Accidents continued to change the course of my life. Meeting my future husband before finishing school, getting married, getting pregnant, discovering cancer during my pregnancy, and the loss of our first child, all were major events for which nobody could plan. My best friend’s mom was hit by a car as she crossed the street on a bright, sunny day, and never regained consciousness. I learned that life could change forever in an instant. My mom died from colon cancer at a young age, denying me the chance to have her around as my companion as I had always expected because my parents were so young.

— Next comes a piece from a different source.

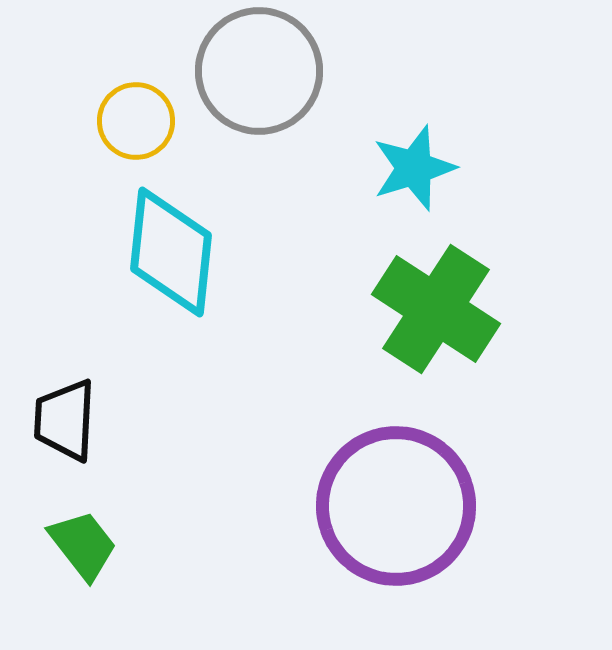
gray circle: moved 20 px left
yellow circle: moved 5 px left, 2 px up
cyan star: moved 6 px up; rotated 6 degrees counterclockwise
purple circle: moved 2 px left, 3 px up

More recently, I’ve had these happy accidents: I met someone who could teach me to row right after I had a short assignment downtown that involved walking across a bridge enviously watching from above as crews serenely rowed below; had a job offer arrive on the morning of the day I got fired; found my dream house due to a post on Facebook that got me started following a trail of related posts; discovered a way to rent a floating home in Sausalito, CA, on a last-minute tour I booked while on business there; learned valuable lessons that changed the course of my life in magazine articles I just happened to read or seminars I was forced to take by my employer; accepted a Groupon offer that put me in contact with a mentor half-way around the world who put me on course to publish my first book. It seems like every worthwhile thing that has happened in my life has come as a result of some happy accident. Even the fact that I’m able to be sitting here typing this with my eyes closed is a result of a moment when I had to fill one last course in high school and the only thing available was business typing.
It seems to me that, while it’s a fabulous idea to have a plan and a vision for how you want your life to go, you need the flexibility to recognize when an event occurs that will enable you to set a course to achieve that vision. Plans are great, but accidents are the events that life puts in your path to nudge you to the next phase of your life – if you recognize what’s being presented and grab the opportunity.